*** Given records ***
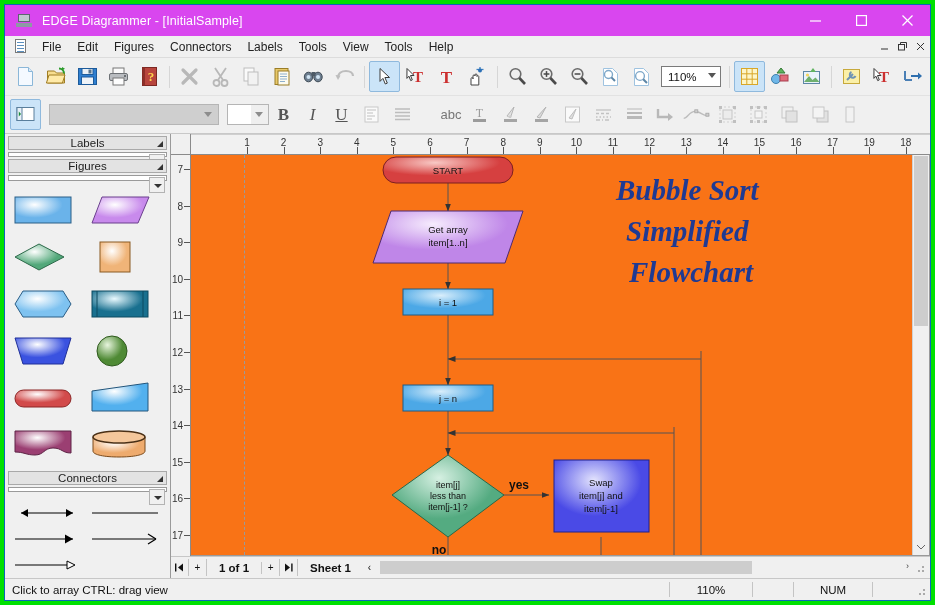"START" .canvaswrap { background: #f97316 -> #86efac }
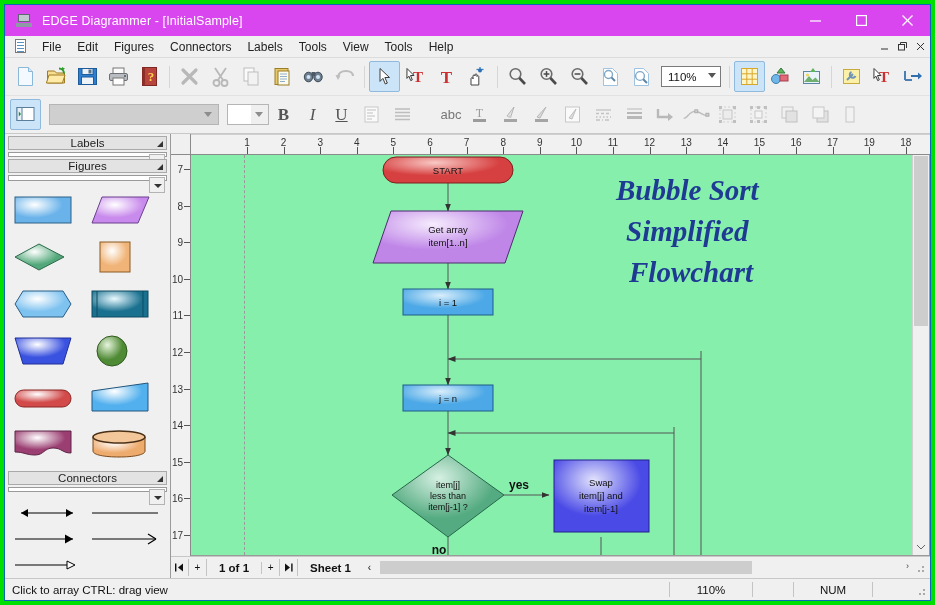"PACESTAR" div.logo { html: none -> <div> <svg> <path></path> <path></path> <text>PACESTAR</text> <text>SOFTWARE</text> </svg> </div> }
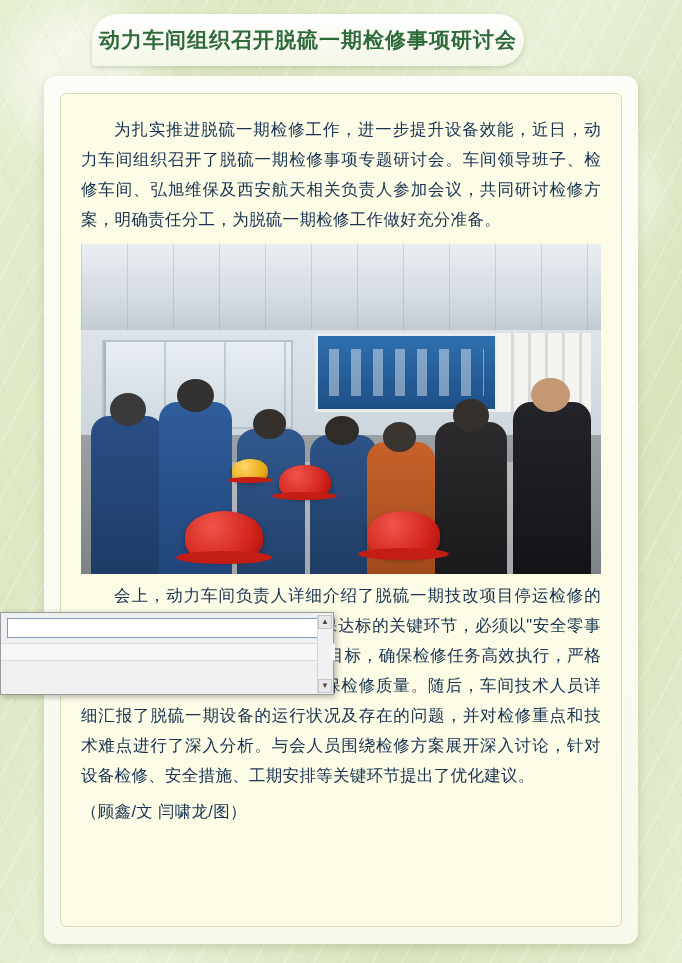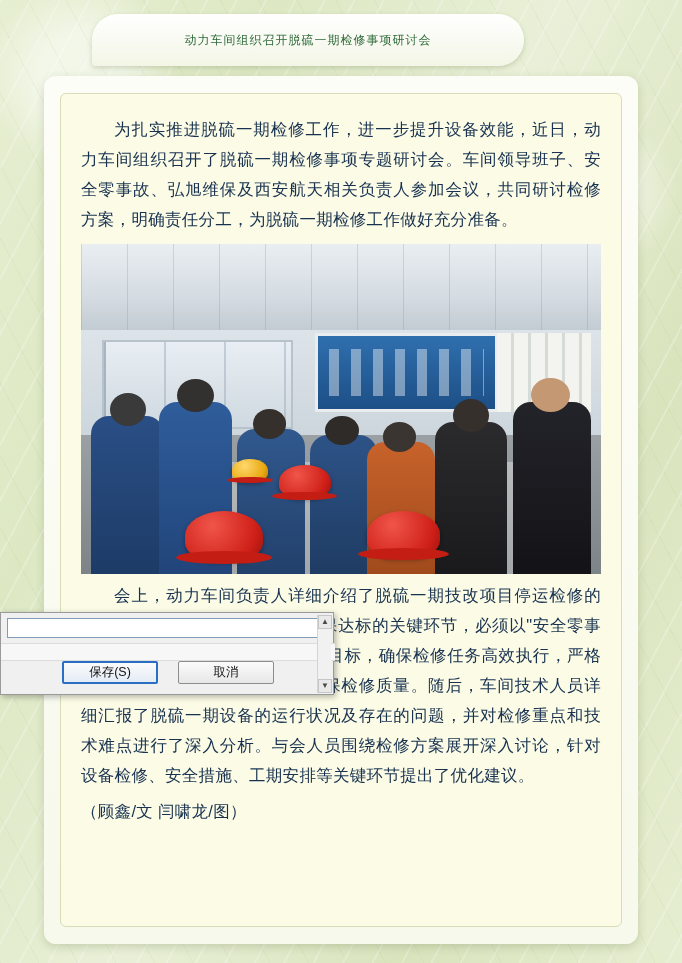"动力车间组织召开脱硫一期检修事项研讨会" .header-title { font-size: 12px -> 21px; font-weight: normal -> bold }
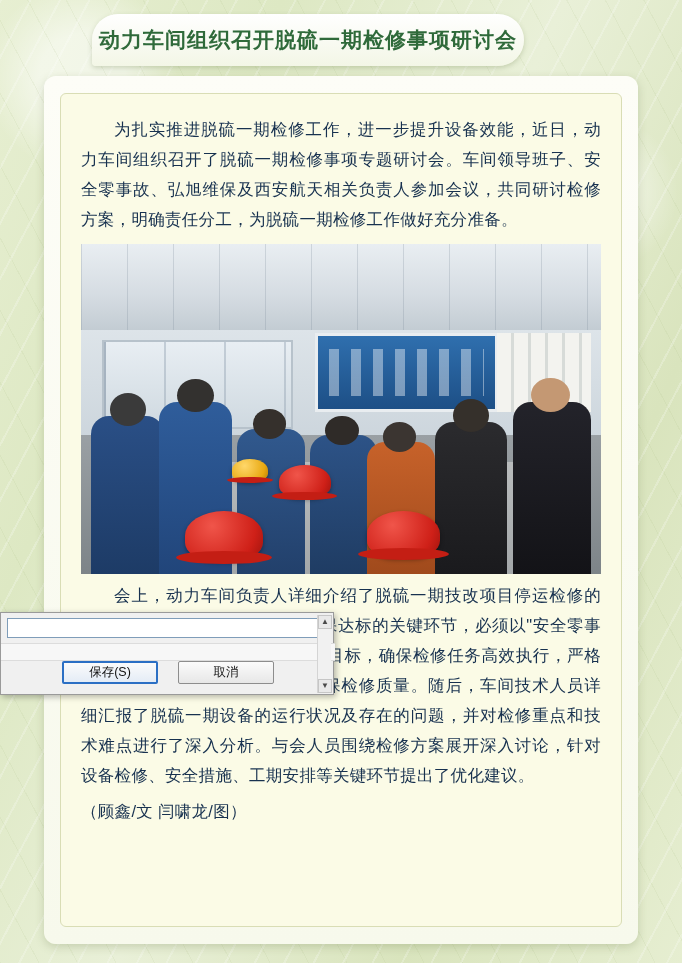"为扎实推进脱硫一期检修工作，进一步提升设备效能，近日，动力车间组织召开了脱硫一期" p.body-text { text: 安全零事故 -> 检修车间 }
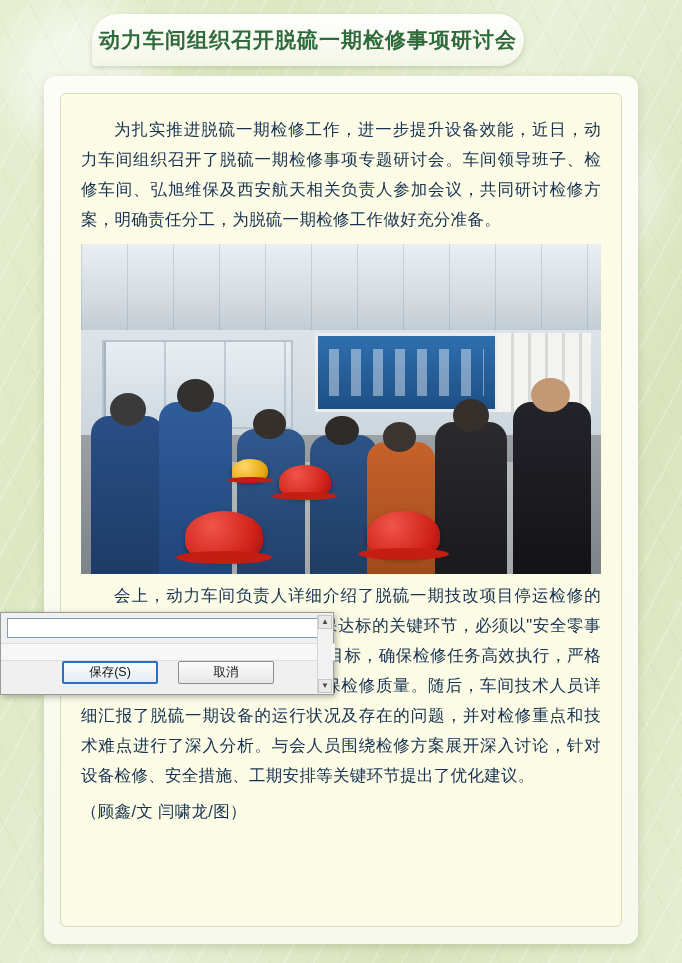"保存(S)" div.dialog-buttons { html: <div> <button>保存(S)</button> <button>取消</button> </div> -> none }
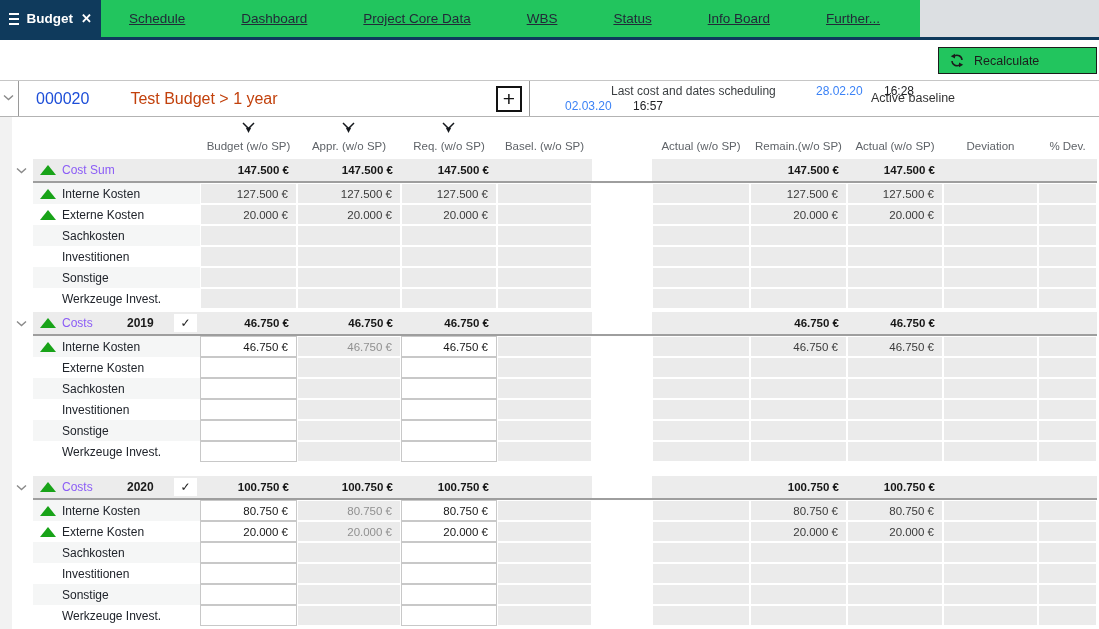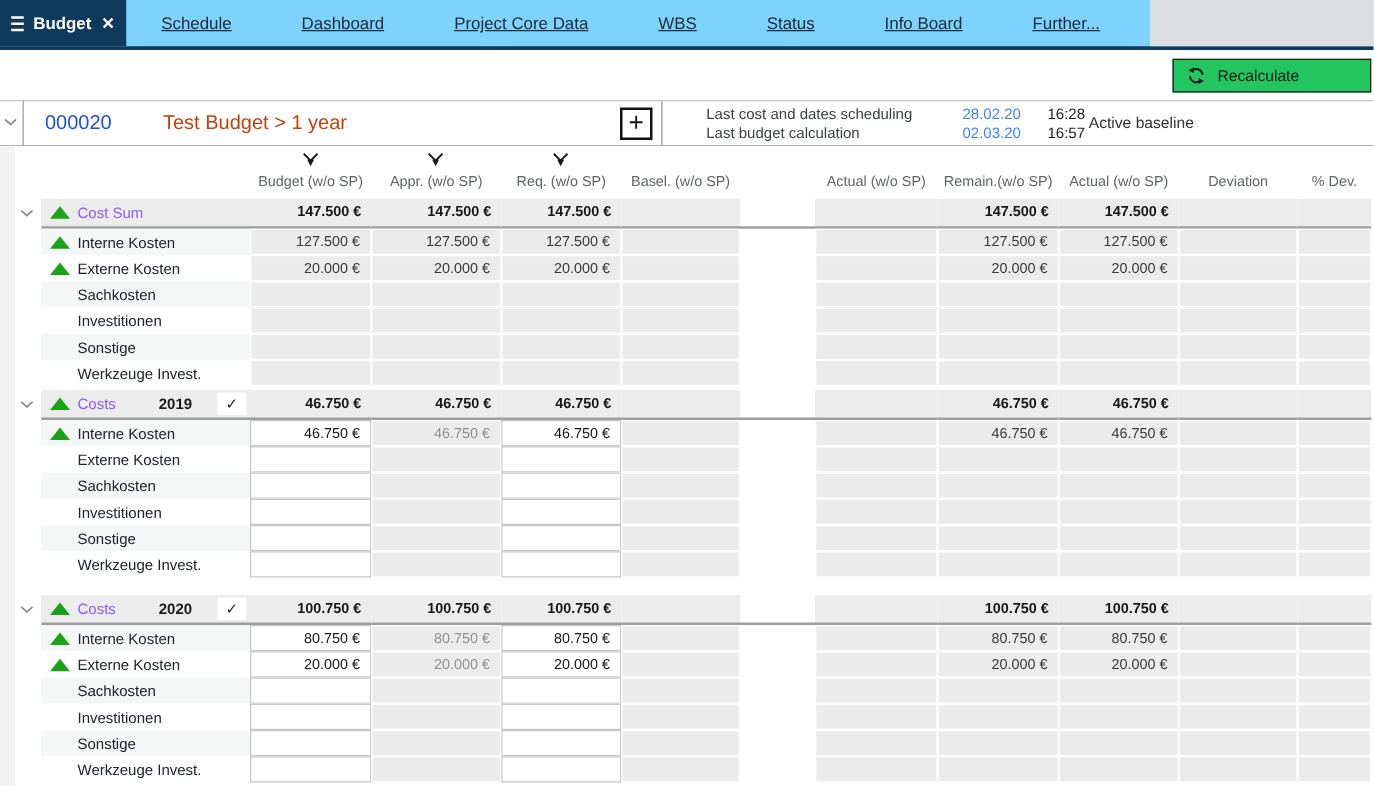"Budget" .tabbar { background: #7dd3fc -> #22c55e }
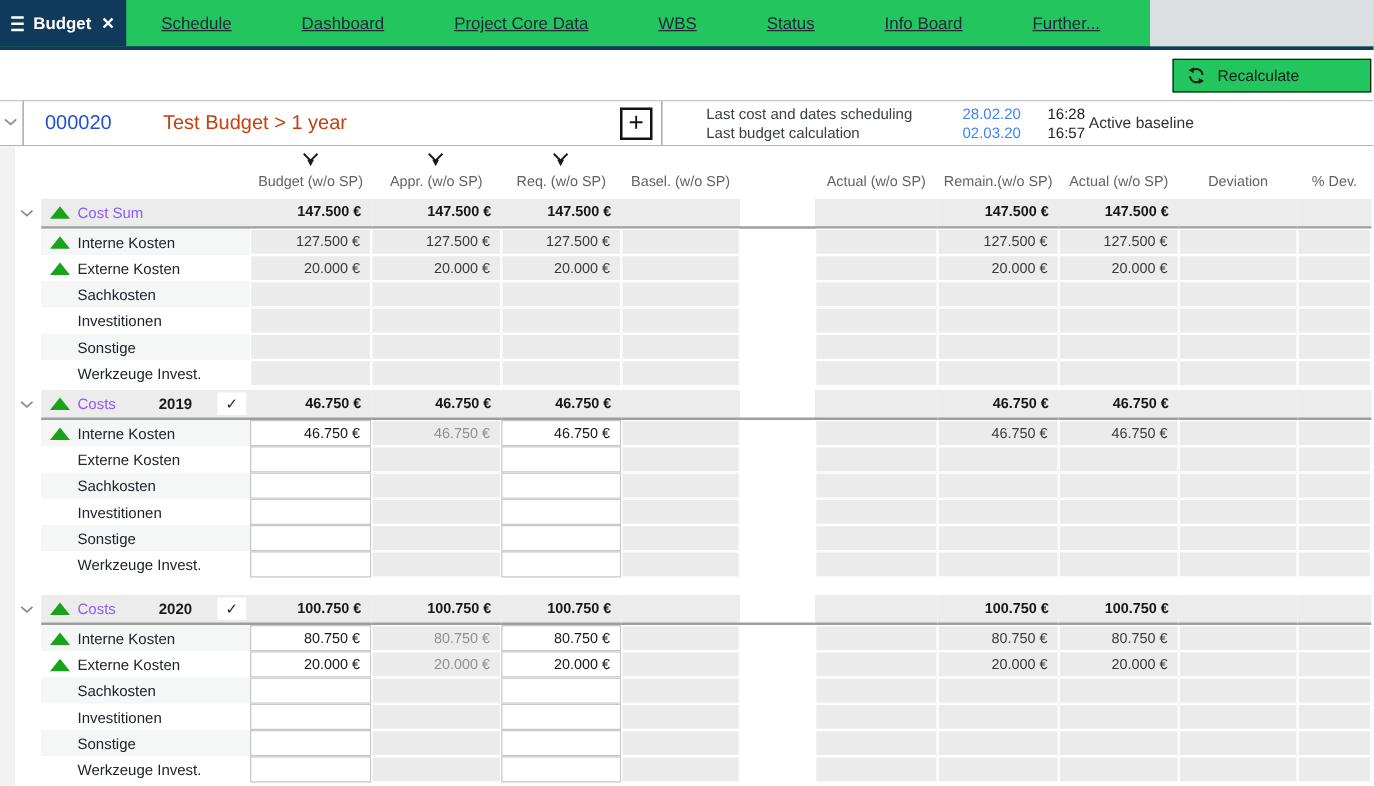"Last cost and dates scheduling" .slabel { margin-left: none -> 46px }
***
### Problem statement
Using the data above, retype exactly and only the lines from the one containing "font-size: 12px ->" up to and including the one containing "background: #7dd3fc ->", with no pictures carried over.

### Answer to this problem
"动力车间组织召开脱硫一期检修事项研讨会" .header-title { font-size: 12px -> 21px; font-weight: normal -> bold }
"为扎实推进脱硫一期检修工作，进一步提升设备效能，近日，动力车间组织召开了脱硫一期" p.body-text { text: 安全零事故 -> 检修车间 }
"保存(S)" div.dialog-buttons { html: <div> <button>保存(S)</button> <button>取消</button> </div> -> none }
"Budget" .tabbar { background: #7dd3fc -> #22c55e }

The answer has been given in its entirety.